— ASSIGNMENT —
In this exercise, return each entry exactly as given.

(Document structure recognition data)
○ ○ ○ ○ ○ ○ ○

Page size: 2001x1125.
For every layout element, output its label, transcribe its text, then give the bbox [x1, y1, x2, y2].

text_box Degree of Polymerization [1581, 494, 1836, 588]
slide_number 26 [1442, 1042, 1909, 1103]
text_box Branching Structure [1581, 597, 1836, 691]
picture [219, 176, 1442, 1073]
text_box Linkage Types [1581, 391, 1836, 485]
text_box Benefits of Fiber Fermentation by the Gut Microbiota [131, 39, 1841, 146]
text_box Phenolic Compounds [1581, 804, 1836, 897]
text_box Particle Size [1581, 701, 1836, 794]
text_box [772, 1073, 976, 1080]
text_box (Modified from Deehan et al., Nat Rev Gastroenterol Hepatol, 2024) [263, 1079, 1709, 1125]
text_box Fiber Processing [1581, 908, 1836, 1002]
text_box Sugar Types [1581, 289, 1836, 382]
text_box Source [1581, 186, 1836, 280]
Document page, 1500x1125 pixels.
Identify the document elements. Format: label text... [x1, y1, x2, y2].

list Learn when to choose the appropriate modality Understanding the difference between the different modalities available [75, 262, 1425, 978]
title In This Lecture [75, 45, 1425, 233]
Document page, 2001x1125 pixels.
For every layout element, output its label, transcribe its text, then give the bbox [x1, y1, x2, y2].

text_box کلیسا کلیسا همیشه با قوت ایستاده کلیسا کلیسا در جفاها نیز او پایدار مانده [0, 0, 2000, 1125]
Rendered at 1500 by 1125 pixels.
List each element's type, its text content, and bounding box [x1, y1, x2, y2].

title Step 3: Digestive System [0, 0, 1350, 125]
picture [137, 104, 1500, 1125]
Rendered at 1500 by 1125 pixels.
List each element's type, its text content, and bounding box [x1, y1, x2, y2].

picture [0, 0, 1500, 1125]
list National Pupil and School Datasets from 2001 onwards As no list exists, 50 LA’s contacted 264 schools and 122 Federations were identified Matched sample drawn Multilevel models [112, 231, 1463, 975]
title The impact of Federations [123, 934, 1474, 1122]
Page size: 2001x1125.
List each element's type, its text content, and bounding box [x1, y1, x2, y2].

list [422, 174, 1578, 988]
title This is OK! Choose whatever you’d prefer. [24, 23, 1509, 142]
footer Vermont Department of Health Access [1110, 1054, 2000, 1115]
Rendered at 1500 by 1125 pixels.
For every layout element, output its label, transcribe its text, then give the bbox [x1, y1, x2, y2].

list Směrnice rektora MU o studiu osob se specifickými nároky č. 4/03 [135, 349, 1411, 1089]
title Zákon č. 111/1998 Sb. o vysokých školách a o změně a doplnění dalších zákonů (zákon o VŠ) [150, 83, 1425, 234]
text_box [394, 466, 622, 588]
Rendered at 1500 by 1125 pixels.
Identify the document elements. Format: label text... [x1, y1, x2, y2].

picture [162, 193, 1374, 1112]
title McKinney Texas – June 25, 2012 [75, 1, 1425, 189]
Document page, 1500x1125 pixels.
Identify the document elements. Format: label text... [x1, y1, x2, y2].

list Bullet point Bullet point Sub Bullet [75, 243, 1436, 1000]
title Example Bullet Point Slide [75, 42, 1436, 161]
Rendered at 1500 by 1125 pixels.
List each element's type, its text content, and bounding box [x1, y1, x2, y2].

○ ○ ○ ○ ○ ○ ○

— ANSWER TO THIS TASK —
Page size: 2001x1125.
For every layout element, output its label, transcribe its text, then give the bbox [x1, y1, x2, y2].

text_box Degree of Polymerization [1581, 494, 1836, 588]
slide_number 26 [1442, 1042, 1909, 1103]
text_box Branching Structure [1581, 597, 1836, 691]
picture [219, 176, 1442, 1073]
text_box Linkage Types [1581, 391, 1836, 485]
text_box Benefits of Fiber Fermentation by the Gut Microbiota [131, 39, 1841, 146]
text_box Phenolic Compounds [1581, 804, 1836, 897]
text_box Particle Size [1581, 701, 1836, 794]
text_box [772, 1073, 976, 1080]
text_box (Modified from Deehan et al., Nat Rev Gastroenterol Hepatol, 2024) [263, 1079, 1709, 1125]
text_box Fiber Processing [1581, 908, 1836, 1002]
text_box Sugar Types [1581, 289, 1836, 382]
text_box Source [1581, 186, 1836, 280]
Document page, 1500x1125 pixels.
Identify the document elements. Format: label text... [x1, y1, x2, y2].

list Learn when to choose the appropriate modality Understanding the difference between the different modalities available [75, 262, 1425, 978]
title In This Lecture [75, 45, 1425, 233]
Document page, 2001x1125 pixels.
For every layout element, output its label, transcribe its text, then give the bbox [x1, y1, x2, y2].

text_box کلیسا کلیسا همیشه با قوت ایستاده کلیسا کلیسا در جفاها نیز او پایدار مانده [0, 0, 2000, 1125]
Rendered at 1500 by 1125 pixels.
List each element's type, its text content, and bounding box [x1, y1, x2, y2].

title Step 3: Digestive System [0, 0, 1350, 125]
picture [137, 104, 1500, 1125]
Rendered at 1500 by 1125 pixels.
List each element's type, its text content, and bounding box [x1, y1, x2, y2].

picture [0, 0, 1500, 1125]
list National Pupil and School Datasets from 2001 onwards As no list exists, 50 LA’s contacted 264 schools and 122 Federations were identified Matched sample drawn Multilevel models [112, 231, 1463, 975]
title The impact of Federations [123, 934, 1474, 1122]
Page size: 2001x1125.
List each element's type, its text content, and bounding box [x1, y1, x2, y2].

list [422, 174, 1578, 988]
title This is OK! Choose whatever you’d prefer. [24, 23, 1509, 142]
footer Vermont Department of Health Access [1110, 1054, 2000, 1115]
Rendered at 1500 by 1125 pixels.
For every layout element, output its label, transcribe its text, then give the bbox [x1, y1, x2, y2].

list Směrnice rektora MU o studiu osob se specifickými nároky č. 4/03 [135, 349, 1411, 1089]
title Zákon č. 111/1998 Sb. o vysokých školách a o změně a doplnění dalších zákonů (zákon o VŠ) [150, 83, 1425, 234]
text_box [394, 466, 622, 588]
Rendered at 1500 by 1125 pixels.
Identify the document elements. Format: label text... [x1, y1, x2, y2].

picture [162, 193, 1374, 1112]
title McKinney Texas – June 25, 2012 [75, 1, 1425, 189]
Document page, 1500x1125 pixels.
Identify the document elements. Format: label text... [x1, y1, x2, y2].

list Bullet point Bullet point Sub Bullet [75, 243, 1436, 1000]
title Example Bullet Point Slide [75, 42, 1436, 161]
Rendered at 1500 by 1125 pixels.
List each element's type, its text content, and bounding box [x1, y1, x2, y2].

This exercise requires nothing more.